Love Your Shorts Film Festival
- Location: Sanford, Florida, U.S.
- Founded: 2010
- Language: International
- Website: http://www.loveyourshorts.com

= Love Your Shorts Film Festival =

The Love Your Shorts Film Festival is an annual film festival held each February in Sanford, Florida that showcases short films of 30 minutes or less from around the world. The festival features screenings, filmmaker panels, networking events, and awards presentations. Events take place primarily at the historic Ritz Theater in downtown Sanford. The 17th annual festival is scheduled to take place February 4–7, 2027.

==History==
The festival was founded in 2010, with its inaugural event held in February 2011 at the Greater Sanford Regional Chamber of Commerce. Due to increasing submissions and audience attendance, the festival relocated in 2012 to the Ritz Theater at the Wayne Densch Performing Arts Center, a restored theater originally opened in the early 1920s.

Since its founding, Love Your Shorts has continued annually and has expanded into a four-day event featuring numerous screening blocks, filmmaker networking opportunities, and community activities. 2027 will mark the 17th edition of the fest.

==Format==
Love Your Shorts screens only short films, each under 30 minutes in length. Films are organized into themed blocks, which have included categories such as comedy, drama, documentary, animation, science fiction/horror, family-friendly programming, international shorts, and “Florida Flavor,” which highlights films made in Florida or by Florida-based filmmakers.

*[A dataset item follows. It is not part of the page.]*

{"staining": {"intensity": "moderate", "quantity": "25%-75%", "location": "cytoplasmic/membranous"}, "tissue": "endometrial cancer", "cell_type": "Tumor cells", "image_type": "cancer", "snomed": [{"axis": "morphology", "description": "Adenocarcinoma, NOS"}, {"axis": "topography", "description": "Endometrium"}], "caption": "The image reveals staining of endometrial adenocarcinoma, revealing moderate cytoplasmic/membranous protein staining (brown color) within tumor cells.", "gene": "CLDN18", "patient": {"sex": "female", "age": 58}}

Audience members vote for their favorite films within each block. Block winners advance to a final “Best of the Fest” screening, where a panel of judges selects overall award winners. Winning films receive the festival’s signature award, known as the “Monroe,” a metal art piece named after nearby Lake Monroe.

Screenings are typically followed by question-and-answer sessions with attending filmmakers. The festival also hosts moderated panels focused on filmmaking techniques and industry topics as part of its Education Night.

==Filmmaker participation==
Filmmakers whose works are selected for screening are provided a range of hospitality and networking opportunities during the festival weekend. These include:

- A full weekend pass granting access to all festival screenings and events.
- Access to a dedicated filmmaker lounge throughout the weekend, with complimentary refreshments.
- An opening-night party for filmmakers, sponsors, and volunteers, featuring catered food and live music.
- A community-hosted Saturday morning breakfast for visiting filmmakers.
- Question-and-answer sessions following screenings.
- A “Best of the Fest” block selected by a panel of judges, followed by an awards presentation and after-party open to attendees.

==Venue==
The primary venue for the festival is the Ritz Theater at the Wayne Densch Performing Arts Center in downtown Sanford. Originally opened in 1923 and later restored, the theater seats nearly 600 patrons and serves as a cultural landmark in Seminole County.

==Reception==
The festival has developed a regional reputation within Central Florida as a well-attended short film event with active audience participation and filmmaker engagement.

Based on participant reviews, Love Your Shorts has been listed among FilmFreeway’s “Top 100 Best Reviewed Festivals,” a distinction determined by filmmaker ratings on the submission platform.